* [ACTION ITEM]: Whenever the string "study" appears in a line below, please copy the line out.

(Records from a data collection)
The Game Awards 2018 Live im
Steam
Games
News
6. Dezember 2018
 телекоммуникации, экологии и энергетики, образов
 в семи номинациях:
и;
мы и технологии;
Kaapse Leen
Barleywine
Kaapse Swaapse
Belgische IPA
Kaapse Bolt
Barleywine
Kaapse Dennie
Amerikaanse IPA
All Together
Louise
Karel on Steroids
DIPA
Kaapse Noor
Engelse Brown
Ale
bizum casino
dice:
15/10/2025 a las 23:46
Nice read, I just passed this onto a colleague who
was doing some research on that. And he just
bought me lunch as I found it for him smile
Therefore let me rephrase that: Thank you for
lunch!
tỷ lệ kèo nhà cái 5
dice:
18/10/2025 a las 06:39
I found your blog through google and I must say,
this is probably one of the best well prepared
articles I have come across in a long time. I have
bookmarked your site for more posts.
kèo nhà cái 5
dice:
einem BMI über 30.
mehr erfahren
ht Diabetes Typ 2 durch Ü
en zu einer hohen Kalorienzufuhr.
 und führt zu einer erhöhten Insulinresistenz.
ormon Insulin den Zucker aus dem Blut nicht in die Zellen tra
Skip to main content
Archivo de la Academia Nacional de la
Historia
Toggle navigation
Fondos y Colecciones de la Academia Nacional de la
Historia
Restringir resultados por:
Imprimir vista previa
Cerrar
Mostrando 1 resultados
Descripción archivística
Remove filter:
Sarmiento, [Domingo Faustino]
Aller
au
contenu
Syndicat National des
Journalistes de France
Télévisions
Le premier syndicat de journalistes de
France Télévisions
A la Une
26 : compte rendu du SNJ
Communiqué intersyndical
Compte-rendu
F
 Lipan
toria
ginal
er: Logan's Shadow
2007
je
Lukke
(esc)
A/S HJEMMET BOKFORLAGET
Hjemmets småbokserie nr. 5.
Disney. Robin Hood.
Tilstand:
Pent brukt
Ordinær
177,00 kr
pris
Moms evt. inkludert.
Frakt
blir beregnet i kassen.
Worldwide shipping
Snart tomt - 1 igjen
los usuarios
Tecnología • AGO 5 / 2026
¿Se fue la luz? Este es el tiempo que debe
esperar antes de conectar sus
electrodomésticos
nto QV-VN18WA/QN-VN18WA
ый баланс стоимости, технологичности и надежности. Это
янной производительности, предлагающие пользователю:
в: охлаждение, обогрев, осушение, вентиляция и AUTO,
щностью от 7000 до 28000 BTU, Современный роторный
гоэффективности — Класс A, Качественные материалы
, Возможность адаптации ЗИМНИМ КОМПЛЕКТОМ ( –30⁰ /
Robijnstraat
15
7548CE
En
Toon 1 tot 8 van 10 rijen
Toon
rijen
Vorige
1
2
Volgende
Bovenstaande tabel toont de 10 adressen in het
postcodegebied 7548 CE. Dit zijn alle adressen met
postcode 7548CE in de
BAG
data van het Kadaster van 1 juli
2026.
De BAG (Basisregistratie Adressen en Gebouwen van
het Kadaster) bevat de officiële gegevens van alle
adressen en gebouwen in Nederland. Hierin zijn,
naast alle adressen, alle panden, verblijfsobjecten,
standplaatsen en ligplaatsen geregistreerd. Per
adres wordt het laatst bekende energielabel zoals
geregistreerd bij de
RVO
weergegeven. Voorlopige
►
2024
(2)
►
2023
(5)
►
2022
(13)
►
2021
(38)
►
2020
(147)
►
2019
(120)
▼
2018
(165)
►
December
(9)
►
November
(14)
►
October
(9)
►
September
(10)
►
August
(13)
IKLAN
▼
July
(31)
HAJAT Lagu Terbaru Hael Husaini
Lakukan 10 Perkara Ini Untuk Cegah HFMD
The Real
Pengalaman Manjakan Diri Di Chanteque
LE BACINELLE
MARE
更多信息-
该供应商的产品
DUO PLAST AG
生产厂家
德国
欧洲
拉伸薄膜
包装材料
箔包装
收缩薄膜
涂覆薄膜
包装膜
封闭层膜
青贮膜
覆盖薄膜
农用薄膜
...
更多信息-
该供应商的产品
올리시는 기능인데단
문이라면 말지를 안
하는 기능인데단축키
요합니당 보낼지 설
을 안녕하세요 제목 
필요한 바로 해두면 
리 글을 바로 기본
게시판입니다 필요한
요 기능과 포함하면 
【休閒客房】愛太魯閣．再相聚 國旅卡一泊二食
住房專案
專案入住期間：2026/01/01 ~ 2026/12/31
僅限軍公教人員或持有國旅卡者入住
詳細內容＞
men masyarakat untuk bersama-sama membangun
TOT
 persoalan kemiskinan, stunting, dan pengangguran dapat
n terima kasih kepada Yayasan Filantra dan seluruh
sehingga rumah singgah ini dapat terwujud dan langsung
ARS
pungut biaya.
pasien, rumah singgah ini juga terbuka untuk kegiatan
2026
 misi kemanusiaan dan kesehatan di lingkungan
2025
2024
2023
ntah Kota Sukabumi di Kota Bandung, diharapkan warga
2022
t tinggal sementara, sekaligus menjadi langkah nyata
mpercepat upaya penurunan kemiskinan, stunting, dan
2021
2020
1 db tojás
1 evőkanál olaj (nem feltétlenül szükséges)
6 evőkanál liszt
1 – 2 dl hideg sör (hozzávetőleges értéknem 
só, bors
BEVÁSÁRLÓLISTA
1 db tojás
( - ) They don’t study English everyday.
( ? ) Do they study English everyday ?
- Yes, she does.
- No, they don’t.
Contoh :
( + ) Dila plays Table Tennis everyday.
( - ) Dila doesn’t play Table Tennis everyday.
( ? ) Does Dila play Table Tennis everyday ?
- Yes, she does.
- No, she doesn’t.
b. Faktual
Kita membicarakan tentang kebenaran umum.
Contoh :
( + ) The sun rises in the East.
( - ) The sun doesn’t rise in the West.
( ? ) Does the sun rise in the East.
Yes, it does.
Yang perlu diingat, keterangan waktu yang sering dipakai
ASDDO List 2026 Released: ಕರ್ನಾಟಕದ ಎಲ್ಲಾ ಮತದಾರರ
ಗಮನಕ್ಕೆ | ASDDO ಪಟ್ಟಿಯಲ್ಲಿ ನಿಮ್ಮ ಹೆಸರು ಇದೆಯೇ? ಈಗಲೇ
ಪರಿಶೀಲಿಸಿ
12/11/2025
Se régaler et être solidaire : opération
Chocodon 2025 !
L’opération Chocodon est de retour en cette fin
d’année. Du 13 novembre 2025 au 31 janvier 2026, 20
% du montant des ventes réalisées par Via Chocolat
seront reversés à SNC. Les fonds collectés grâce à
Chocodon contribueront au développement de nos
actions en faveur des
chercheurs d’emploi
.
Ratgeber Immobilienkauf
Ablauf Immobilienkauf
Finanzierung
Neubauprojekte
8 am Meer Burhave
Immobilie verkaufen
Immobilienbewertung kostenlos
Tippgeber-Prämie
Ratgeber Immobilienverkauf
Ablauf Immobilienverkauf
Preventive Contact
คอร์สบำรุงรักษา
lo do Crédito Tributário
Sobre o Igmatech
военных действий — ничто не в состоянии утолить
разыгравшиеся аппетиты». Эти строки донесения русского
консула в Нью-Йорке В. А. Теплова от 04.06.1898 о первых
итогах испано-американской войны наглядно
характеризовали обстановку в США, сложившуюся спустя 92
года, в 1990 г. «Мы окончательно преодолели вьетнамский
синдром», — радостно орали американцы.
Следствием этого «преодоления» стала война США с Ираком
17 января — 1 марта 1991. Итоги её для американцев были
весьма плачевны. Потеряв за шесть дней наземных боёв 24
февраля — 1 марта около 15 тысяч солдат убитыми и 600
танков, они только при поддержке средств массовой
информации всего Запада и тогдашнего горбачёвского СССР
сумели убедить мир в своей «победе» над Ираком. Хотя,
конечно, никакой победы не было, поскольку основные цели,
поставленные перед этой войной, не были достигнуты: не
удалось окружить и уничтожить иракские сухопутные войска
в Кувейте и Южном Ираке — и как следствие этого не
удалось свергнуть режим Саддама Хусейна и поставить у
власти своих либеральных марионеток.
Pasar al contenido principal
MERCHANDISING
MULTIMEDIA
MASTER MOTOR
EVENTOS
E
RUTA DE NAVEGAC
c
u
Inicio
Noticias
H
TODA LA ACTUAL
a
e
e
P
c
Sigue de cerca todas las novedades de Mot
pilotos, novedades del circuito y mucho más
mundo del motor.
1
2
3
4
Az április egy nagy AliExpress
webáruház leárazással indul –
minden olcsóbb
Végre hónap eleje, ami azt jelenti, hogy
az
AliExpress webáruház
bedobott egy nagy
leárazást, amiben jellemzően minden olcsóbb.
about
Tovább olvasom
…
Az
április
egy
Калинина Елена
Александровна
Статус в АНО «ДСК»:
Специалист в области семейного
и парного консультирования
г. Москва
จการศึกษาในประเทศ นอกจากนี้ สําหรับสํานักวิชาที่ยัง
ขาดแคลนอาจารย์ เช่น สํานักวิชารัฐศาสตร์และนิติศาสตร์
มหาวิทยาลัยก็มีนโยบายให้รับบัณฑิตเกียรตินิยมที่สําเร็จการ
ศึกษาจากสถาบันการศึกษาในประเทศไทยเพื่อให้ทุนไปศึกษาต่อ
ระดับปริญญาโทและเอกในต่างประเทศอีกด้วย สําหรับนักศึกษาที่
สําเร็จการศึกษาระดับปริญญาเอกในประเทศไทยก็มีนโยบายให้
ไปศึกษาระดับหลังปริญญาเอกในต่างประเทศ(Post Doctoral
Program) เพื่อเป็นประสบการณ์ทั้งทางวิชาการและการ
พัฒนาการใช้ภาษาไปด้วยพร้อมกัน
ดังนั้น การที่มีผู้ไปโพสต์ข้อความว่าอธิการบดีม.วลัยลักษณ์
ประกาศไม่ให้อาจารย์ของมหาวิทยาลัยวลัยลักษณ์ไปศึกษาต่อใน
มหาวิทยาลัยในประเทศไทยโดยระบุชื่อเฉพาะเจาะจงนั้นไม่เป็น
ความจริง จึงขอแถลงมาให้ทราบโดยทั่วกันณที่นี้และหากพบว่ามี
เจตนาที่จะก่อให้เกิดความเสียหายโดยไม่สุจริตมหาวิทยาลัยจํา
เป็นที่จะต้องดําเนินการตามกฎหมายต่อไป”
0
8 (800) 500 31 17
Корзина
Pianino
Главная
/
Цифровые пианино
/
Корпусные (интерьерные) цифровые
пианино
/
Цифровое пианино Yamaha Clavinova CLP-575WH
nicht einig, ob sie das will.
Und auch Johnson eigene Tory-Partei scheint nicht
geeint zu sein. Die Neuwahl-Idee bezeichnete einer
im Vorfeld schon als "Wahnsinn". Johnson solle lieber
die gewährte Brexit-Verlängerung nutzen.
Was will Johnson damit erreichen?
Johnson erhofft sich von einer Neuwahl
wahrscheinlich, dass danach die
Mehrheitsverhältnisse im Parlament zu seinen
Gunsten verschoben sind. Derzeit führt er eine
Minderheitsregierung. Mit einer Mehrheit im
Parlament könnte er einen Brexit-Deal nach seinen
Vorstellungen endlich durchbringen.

* [TASK RESULT]:
( - ) They don’t study English everyday.
( ? ) Do they study English everyday ?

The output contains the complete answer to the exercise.